Il a fait miroiter le poste de premier ministre à Martin Mberi et à Bernard Tchimbabelela, tout compte fait, il va mettre sur orbite, son petit et ancien conseiller économique, Clément Mouamba.

Sassou Nguesso, selon certaines sources, aurait eu l'aval du président français, François Hollande, de ne pas s'immiscer dans les affaires intérieures du Congo. En contrepartie, la compagnie Total, qui a invité Sassou Nguesso, hier, à Pointe Noire, pour l'inauguration d'un nouveau gisement, a pu, considérablement, conforter ses positions au Congo. Grâce à cette politique du gagnant-gagnant d'un genre nouveau. Sassou qui aurait financé l'organisation de la COP 21 pour près de 30% (chiffre jamais démenti) a, bien déjeuné avec la ministre française de l'Ecologie, Ségolène Royal, en marge de sa participation à la COP 21. A défaut d'avoir Hollande, lui-même, le dictateur congolais s'est contenté de Ségolène, qui est son ex-compagne.

A cause des massacres et tueries qu'il a perpétrés, dans le passé, sur la population, les Congolais d'un certain âge (pas la jeunesse) préfèrent, plutôt, éviter « le diable » qui en profite pour faire du n'importe quoi au Congo. La preuve, le pays est bien le seul au monde à être régi par deux constitutions. Qui dit mieux ?

De leur côté, les parents du président ont fait main basse sur toutes les ressources du pays. Les détournements de fonds sont sans limite, au Congo, et c'est du sauve qui peut dans le vol comme si personne ne veut regretter demain de ne pas s'être enrichi quand l'occasion s'y prêtait. Même Cédric Ondaye Ebauh, qui est à la tête de la banque centrale, s'en plaint. On va jusqu'à constater des détournements massifs des séries entières de nouveaux billets émis par la banque centrale. Un vol sans limite. A cela, il faut ajouter de la fausse monnaie. Un haut gradé congolais, actuellement, en détachement, à Bangui, est, vertement, accusé de s'adonner dans la planche à billets. Un sport favori pour lui. Il disposerait, dans sa résidence au Congo, des chambres remplies de faux billets jusqu'au plafond. Gare aux termittes !

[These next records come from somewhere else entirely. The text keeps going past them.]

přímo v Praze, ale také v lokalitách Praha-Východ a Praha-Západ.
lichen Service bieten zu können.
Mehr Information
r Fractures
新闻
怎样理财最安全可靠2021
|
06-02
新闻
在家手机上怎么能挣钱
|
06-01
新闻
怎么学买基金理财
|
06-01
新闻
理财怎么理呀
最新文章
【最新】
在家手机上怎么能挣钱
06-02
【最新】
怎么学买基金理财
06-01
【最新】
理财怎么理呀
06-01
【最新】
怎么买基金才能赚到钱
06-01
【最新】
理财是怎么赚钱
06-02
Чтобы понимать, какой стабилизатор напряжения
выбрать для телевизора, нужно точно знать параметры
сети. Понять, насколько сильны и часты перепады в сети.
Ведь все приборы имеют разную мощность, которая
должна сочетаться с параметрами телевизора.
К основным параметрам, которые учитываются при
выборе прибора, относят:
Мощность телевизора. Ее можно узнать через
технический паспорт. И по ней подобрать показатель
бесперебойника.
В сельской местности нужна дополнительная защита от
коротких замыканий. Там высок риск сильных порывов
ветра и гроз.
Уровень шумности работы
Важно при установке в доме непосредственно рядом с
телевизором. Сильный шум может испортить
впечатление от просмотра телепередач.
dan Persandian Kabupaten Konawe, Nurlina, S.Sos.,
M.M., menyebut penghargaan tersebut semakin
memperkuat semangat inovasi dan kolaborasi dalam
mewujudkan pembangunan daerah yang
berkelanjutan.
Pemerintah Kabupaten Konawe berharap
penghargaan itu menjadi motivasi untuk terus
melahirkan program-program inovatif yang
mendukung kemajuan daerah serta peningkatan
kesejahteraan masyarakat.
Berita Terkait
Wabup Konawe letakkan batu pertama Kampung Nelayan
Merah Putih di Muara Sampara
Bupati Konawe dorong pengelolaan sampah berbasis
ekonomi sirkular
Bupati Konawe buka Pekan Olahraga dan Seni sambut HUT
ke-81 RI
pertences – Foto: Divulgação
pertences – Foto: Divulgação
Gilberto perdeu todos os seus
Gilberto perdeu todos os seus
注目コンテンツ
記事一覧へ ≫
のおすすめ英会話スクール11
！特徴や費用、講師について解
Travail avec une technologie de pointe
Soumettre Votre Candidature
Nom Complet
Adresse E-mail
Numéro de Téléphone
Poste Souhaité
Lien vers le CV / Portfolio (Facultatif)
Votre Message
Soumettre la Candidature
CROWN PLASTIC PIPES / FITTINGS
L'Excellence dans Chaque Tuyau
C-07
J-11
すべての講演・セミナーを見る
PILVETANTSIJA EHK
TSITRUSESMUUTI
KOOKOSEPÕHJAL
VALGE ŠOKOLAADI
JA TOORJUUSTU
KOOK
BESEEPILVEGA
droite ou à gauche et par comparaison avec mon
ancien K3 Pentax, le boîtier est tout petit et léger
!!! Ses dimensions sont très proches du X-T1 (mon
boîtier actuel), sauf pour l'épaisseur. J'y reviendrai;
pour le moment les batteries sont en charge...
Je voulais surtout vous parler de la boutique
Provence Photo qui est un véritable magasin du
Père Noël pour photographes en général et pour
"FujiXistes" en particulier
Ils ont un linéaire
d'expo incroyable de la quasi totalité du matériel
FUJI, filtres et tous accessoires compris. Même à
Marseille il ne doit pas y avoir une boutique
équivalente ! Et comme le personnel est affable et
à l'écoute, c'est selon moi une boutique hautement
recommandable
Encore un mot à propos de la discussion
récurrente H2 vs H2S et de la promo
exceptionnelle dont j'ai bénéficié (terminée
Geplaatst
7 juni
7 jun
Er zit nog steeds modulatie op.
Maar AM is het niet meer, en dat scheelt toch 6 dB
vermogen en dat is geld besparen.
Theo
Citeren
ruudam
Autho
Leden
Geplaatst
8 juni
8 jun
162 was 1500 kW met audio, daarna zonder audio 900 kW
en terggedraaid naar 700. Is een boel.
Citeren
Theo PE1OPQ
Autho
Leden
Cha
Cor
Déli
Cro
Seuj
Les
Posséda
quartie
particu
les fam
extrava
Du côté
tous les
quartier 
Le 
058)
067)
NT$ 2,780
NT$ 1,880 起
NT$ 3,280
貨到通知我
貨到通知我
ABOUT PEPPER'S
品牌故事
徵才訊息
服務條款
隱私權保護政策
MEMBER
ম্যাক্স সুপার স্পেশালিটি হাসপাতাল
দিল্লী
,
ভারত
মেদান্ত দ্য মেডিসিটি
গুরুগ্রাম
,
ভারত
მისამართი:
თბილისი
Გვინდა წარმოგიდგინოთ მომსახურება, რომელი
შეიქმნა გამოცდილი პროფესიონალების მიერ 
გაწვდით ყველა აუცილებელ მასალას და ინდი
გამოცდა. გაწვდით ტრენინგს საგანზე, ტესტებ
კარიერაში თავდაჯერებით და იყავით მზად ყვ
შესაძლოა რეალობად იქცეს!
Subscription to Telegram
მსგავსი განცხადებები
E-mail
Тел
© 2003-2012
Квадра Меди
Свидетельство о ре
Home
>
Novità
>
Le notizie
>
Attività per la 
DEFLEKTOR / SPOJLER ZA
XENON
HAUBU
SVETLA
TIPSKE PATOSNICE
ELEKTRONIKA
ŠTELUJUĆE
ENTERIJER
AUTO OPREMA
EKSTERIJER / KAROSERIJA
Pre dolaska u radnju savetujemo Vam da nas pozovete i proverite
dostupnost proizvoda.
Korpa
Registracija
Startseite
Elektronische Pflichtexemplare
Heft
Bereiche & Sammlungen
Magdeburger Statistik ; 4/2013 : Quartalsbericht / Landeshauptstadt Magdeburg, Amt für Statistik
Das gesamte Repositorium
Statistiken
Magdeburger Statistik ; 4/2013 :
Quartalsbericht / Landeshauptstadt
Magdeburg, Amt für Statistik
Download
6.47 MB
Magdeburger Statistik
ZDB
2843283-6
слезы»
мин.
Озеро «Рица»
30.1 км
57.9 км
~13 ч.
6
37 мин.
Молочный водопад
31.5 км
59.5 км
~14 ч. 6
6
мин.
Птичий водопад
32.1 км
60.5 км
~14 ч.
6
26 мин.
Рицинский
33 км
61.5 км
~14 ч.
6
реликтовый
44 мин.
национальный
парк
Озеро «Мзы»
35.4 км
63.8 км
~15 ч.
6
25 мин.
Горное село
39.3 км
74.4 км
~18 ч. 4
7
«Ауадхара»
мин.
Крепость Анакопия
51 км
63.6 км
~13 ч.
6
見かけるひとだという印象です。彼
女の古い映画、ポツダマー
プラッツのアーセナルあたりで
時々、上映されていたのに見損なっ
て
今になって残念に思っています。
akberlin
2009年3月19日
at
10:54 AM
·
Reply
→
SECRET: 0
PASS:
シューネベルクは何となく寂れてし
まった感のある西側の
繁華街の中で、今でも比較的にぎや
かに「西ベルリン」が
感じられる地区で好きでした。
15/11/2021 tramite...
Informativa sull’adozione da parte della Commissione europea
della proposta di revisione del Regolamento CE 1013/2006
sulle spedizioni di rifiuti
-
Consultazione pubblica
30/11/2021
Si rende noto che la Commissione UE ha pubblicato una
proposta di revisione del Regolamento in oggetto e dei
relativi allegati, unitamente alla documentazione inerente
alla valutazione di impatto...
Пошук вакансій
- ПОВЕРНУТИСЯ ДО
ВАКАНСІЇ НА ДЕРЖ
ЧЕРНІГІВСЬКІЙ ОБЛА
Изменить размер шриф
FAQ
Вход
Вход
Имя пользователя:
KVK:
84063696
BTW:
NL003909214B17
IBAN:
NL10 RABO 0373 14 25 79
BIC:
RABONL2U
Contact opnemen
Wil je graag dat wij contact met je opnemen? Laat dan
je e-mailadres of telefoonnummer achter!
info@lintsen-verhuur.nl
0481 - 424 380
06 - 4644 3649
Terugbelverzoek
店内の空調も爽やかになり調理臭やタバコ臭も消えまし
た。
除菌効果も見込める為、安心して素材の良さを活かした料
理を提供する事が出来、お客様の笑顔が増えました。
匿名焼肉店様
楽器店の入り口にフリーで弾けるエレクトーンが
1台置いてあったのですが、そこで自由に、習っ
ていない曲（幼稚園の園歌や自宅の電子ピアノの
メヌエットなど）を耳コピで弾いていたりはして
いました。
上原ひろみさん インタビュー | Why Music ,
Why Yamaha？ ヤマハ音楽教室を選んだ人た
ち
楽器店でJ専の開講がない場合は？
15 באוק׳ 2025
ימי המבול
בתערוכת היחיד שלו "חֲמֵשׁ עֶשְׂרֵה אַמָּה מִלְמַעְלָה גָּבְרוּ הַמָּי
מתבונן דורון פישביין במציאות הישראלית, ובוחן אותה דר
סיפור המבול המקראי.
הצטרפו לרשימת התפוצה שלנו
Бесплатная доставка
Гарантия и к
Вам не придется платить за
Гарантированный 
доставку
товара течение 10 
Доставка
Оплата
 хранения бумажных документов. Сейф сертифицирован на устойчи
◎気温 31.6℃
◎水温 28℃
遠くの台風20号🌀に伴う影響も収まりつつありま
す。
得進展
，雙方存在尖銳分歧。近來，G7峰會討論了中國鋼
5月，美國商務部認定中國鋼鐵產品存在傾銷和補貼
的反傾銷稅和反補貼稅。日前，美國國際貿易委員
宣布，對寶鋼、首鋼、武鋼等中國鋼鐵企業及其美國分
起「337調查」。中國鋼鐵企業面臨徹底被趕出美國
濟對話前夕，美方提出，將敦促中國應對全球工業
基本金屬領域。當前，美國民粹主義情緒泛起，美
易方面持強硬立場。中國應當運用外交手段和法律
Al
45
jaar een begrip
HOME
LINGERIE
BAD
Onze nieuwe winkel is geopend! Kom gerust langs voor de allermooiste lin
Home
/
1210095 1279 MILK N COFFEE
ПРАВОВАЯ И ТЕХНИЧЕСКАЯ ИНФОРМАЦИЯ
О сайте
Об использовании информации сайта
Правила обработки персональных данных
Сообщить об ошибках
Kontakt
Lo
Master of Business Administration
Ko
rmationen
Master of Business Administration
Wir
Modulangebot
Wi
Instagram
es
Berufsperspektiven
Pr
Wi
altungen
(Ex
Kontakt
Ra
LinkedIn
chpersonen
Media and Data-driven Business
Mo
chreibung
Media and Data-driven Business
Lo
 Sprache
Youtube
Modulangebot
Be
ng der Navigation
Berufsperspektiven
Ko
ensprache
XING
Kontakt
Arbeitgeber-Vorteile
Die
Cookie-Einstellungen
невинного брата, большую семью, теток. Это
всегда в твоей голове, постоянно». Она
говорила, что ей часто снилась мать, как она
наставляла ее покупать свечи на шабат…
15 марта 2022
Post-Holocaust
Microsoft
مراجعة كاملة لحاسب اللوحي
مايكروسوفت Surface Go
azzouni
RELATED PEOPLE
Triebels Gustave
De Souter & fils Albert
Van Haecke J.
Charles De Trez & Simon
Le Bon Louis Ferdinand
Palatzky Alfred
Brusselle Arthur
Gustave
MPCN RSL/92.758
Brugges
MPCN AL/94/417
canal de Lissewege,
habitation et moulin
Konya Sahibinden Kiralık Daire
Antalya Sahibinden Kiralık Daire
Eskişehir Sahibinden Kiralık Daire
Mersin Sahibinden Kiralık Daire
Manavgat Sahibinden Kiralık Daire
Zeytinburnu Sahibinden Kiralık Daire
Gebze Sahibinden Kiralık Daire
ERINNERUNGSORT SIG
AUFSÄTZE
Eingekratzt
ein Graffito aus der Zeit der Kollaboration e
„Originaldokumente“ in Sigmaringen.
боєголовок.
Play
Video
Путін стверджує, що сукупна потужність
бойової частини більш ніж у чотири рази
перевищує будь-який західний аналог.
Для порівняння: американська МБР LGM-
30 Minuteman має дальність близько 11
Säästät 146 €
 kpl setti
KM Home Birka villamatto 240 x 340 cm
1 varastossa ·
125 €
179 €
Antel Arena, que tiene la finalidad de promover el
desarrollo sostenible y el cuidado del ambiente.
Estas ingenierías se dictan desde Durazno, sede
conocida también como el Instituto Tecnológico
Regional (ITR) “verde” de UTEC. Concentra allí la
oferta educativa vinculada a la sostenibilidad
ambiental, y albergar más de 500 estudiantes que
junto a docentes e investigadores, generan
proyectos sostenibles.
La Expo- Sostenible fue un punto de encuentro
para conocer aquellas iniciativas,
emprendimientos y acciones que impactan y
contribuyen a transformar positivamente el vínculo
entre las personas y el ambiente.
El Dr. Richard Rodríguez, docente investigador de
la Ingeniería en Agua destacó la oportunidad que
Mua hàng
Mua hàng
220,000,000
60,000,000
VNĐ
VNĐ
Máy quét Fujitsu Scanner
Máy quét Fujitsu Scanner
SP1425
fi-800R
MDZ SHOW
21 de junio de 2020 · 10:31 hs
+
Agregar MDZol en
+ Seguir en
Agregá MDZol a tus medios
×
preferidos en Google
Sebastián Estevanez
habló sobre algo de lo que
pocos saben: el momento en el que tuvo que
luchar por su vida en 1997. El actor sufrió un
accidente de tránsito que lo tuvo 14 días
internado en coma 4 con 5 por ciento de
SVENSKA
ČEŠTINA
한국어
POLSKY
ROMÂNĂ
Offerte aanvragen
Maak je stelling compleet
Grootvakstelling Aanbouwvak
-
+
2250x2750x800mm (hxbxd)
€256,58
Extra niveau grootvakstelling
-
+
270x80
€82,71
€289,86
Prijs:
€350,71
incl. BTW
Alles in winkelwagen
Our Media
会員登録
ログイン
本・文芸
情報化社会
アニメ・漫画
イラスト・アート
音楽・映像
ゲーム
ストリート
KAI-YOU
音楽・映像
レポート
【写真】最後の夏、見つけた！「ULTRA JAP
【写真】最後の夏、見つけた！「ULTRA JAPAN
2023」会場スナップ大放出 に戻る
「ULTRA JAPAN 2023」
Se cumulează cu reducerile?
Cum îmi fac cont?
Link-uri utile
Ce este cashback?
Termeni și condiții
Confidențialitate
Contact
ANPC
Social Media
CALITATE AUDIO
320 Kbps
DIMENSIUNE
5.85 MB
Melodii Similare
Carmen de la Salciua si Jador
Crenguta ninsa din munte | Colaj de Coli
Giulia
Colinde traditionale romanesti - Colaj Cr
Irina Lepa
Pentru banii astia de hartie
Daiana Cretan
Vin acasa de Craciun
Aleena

Il y a aussi ces salaires fictifs que Sassou paie à certains Nordistes civils comme militaires (notre photo), pour tenir leur bouche, ce qui arrange ses affaires. Gilbert Ondongo serait bien au courant de l'existence d'un fichier parallèle mais n'en dit mot. Au nom de la sauvegarde du clan.

Les indicateurs économiques sont tous en berne à cause de la chute drastique des revenus pétroliers. Cette chute risque de se poursuivre avec le retour de l'Iran dans le circuit mondial de production et de commercialisation.

Conclusion, Sassou est (franchement) très fort pour arriver à diriger le Congo comme une petite épicerie de quartier. Il ne rend compte à personne. Personne ne lui dit rien non plus. Il fait ce qu'il veut du pétrole congolais. Ceux qui élèvent la voix dans l'opposition, comme Paulin Makaya, sont, immédiatement, mis en prison, sans réaction du reste de l'opposition.

Au sein de la majorité présidentielle, on préfère ruminer sa colère, en silence, loin des yeux et des oreilles du dictateur. Le premier mécontent, est bien, Pierre Ngolo, le président de cette majorité présidentielle et secrétaire général du PCT, encore pour quelques semaines, car Denis Christel Sassou Nguesso, un des nombreux fils du dictateur, devrait le remplacer, pour boucler la boucle.